Getting to “The End”

In all of my writing life, from essays in school to writing back cover copy to writing a novel, I must admit that I have the most trouble with the endings. I’m a good starter. I love introductions, headlines that grab you, the set-up to a story. Maybe it’s the anticipation.

Middles are good too, though perhaps not as exciting to write. It’s in the middle where the evidence builds, the bricks are being laid, the meat of what you’re trying to say starts to come out. It’s where you build to your climax.

But I’m never quite happy with my endings. I’ve always felt that my conclusions to essays were the weakest part of them. I often struggle to find the right way to end back cover copy. With my short stories, knowing where to end was the toughest part.

This is probably why I was able to write 80,000 words of my current novel in the space of 8 weeks and now I’ve slowed to a crawl as I decide how best to bring it all home. By this time an outline can’t help me. What I wrote is far better than my original outline. Anyway, I have a clear idea of what I need to write. I just question whether the pace is working or if I’m leaving the reader hanging on anything.

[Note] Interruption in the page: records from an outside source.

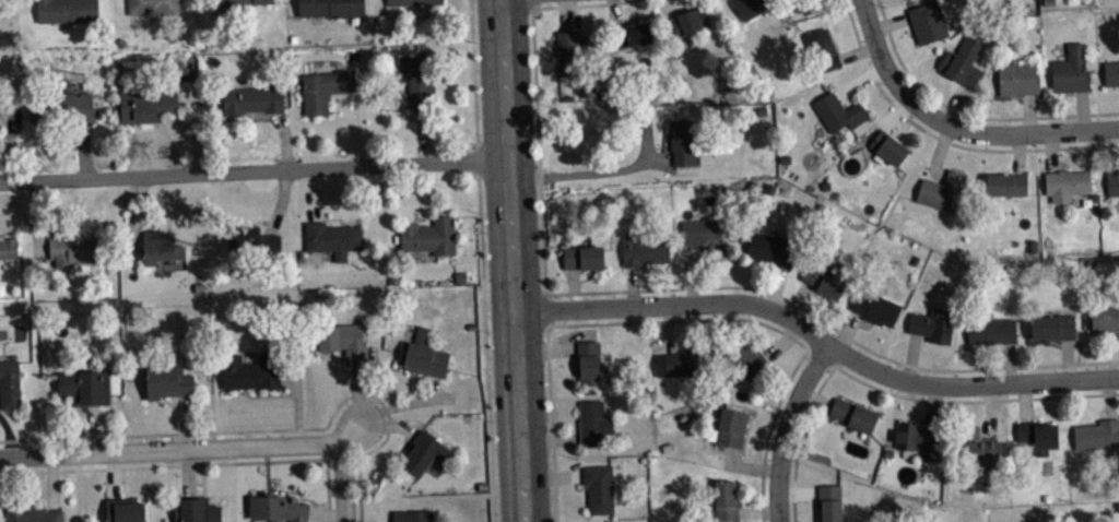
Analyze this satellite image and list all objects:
building: (238, 1)
building: (411, 2)
road: (532, 4)
building: (153, 6)
building: (330, 7)
building: (754, 7)
building: (66, 10)
building: (687, 22)
building: (927, 22)
building: (628, 34)
building: (821, 50)
building: (569, 51)
building: (962, 62)
building: (1070, 70)
building: (1111, 73)
building: (1017, 78)
road: (473, 80)
building: (417, 81)
building: (325, 88)
building: (252, 99)
road: (536, 103)
building: (145, 104)
building: (62, 110)
building: (838, 112)
road: (966, 115)
road: (955, 126)
road: (943, 139)
building: (684, 140)
building: (887, 148)
road: (254, 169)
building: (1113, 183)
building: (1006, 184)
building: (1064, 184)
building: (942, 191)
building: (429, 235)
building: (703, 236)
building: (333, 238)
building: (252, 239)
building: (162, 245)
building: (8, 247)
building: (772, 247)
building: (76, 249)
building: (643, 249)
building: (582, 257)
road: (513, 260)
building: (824, 281)
building: (874, 307)
road: (545, 309)
building: (1105, 319)
road: (680, 320)
building: (931, 325)
road: (831, 327)
building: (1052, 327)
building: (992, 330)
road: (818, 336)
building: (344, 341)
road: (485, 341)
building: (422, 355)
road: (821, 356)
building: (747, 358)
building: (587, 361)
building: (683, 361)
building: (250, 371)
building: (168, 381)
building: (10, 385)
building: (85, 386)
road: (779, 399)
road: (973, 401)
building: (853, 414)
road: (550, 423)
building: (594, 423)
building: (729, 427)
road: (269, 428)
road: (787, 428)
building: (1037, 435)
building: (1097, 435)
road: (799, 440)
building: (916, 441)
building: (976, 445)
road: (171, 448)
building: (424, 452)
road: (193, 464)
road: (343, 481)
building: (598, 488)
road: (761, 489)
building: (725, 501)
building: (829, 502)
building: (278, 508)
building: (124, 510)
building: (195, 510)
building: (32, 514)
building: (412, 516)

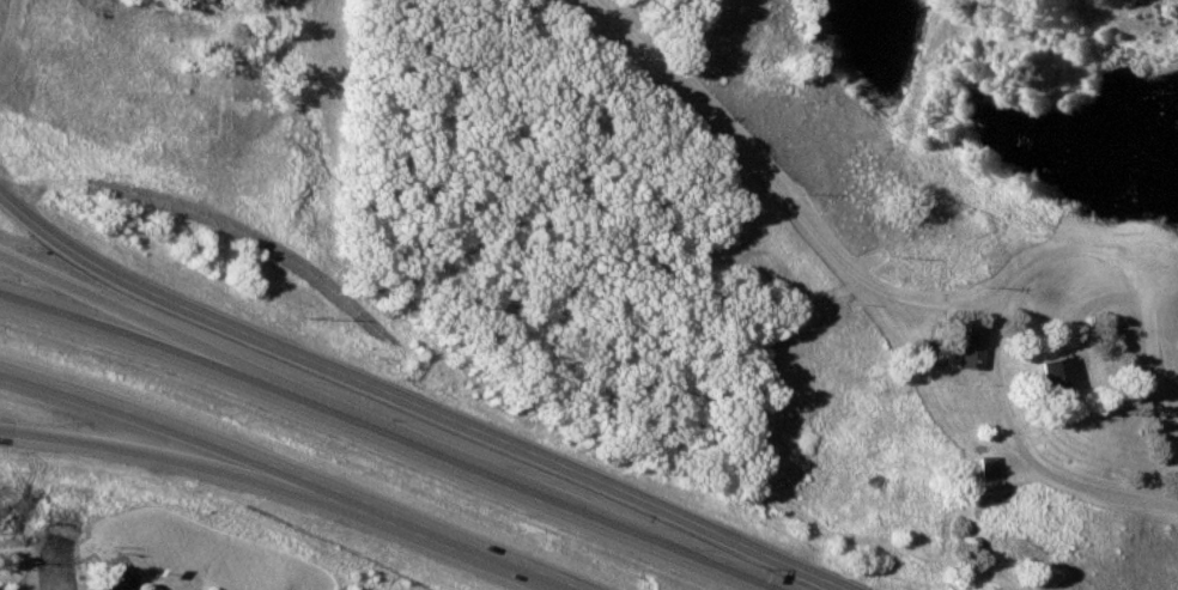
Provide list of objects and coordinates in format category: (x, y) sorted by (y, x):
building: (86, 10)
building: (85, 43)
building: (85, 93)
park: (788, 203)
dam: (1116, 211)
road: (1043, 215)
road: (810, 227)
road: (202, 346)
building: (960, 348)
road: (368, 375)
building: (1048, 375)
road: (386, 435)
road: (1025, 451)
road: (184, 459)
building: (986, 468)
road: (290, 476)
road: (801, 568)
building: (115, 582)

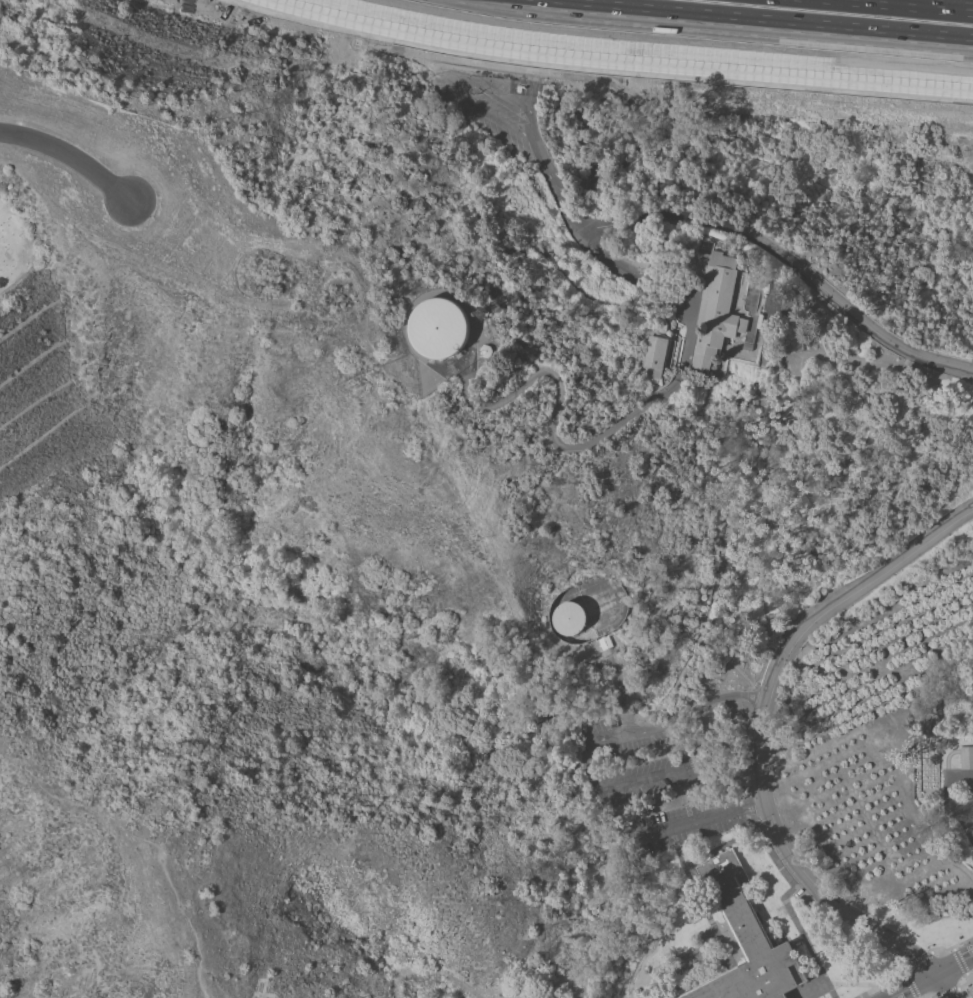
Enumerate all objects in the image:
road: (889, 6)
railway: (788, 16)
road: (677, 31)
parking lot: (493, 105)
road: (68, 161)
park: (151, 210)
road: (748, 233)
building: (714, 303)
building: (439, 328)
storage tank: (439, 328)
building: (654, 357)
road: (624, 418)
building: (568, 618)
storage tank: (568, 618)
road: (741, 673)
road: (672, 686)
road: (620, 696)
road: (760, 746)
road: (947, 755)
building: (966, 757)
road: (681, 773)
road: (591, 777)
parking lot: (655, 788)
road: (950, 793)
road: (970, 819)
road: (970, 834)
road: (719, 848)
road: (783, 899)
road: (703, 907)
road: (189, 927)
road: (822, 931)
building: (745, 940)
road: (797, 942)
road: (952, 948)
street lamp: (956, 948)
road: (917, 959)
road: (958, 961)
road: (953, 963)
road: (428, 974)
road: (962, 977)
road: (694, 979)
road: (565, 983)
road: (882, 983)
road: (841, 984)
road: (909, 985)
road: (910, 985)
road: (946, 992)
road: (801, 993)
road: (927, 994)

Rather than press on ahead I’ve decided to take a small step back to look at the whole. I’m digitizing the entire manuscript and will listen to it this week before writing more. I would prefer to listen to it all in one day, but I have this thing called a job and a family, so I guess that’s out for the moment. One nice thing about this turn of events is that it will get me off my butt for a bit. I can listen to my text on my iPod while I do the laundry and hit the treadmill. (My intensive writing schedule has me feeling tremendously slouchy.)

So while I’d like nothing more than to post on here that the manuscript is done, it needs to cook a little longer. I guess it’s all part of the process.

And see, even now I don’t know how to end this post.

3 Easy Ways to Get Back into Writing Your Book

Ideally, we would all have time to work regularly on our writing projects, never allowing the fire to cool or the story to get stale. But reality is rarely ideal. It’s reality. It’s busy times at work, kids who need love, meals that need making. Those clothes won’t wash themselves, you know. So we often find ourselves torn away from our works-in-progress for a time and they turn into works-in-the-backs-of-our-minds. Sometimes we wander away from our writing fairly purposefully when we aren’t sure what comes next.

Either way, how do you get back in the groove after an absence? Here are three easy ways…

Reread. If it’s been just a few days, reread the last chapter. If it’s been more than a week or so, read what you have written so far, from the first to the last page, to get yourself not only back into the story, but also to reorient yourself to the flow of the story thus far. It’s more than simply figuring out where to go next. It’s recapturing the flow, the voice, the tension, the characters, the setting. Immerse yourself in it as a first-time reader would and you’ll be propelled forward in the story by the momentum you’ve hopefully built up. Plus you’ll see if what you’ve written thus far still holds up after letting it rest. You can also listen to what you’ve written, which gives the story another dimension altogether.

Outline. After that, see if you can outline what happens in the next few chapters. It helps to have at least a small idea of the road ahead. Just seeing a paragraph of synopsis (which I tend to write before an actual chapter is written) can almost trick you into thinking you’ve already written that chapter and give you a small feeling of accomplishment, which you can then ride into the actual writing of that chapter. Then, when it’s written, you can go back and tweak your synopsis to match what you actually wrote. In this way you are also finishing a chapter-by-chapter synopsis to put into your book proposal later. Two birds, one stone.

Research. Read over any research notes you may have taken to put you back into that world and spark your imagination with possibilities for your characters. If you are writing anything besides contemporary fiction that is set in a city like your own, you need to put yourself back in the right place, the right time period, and the right clothes. You need to pick up those speech patterns you’ve given your characters. You need to reorient yourself to that world, reintroduce yourself to its problems.

Now stop fooling around on the internet and get back to work!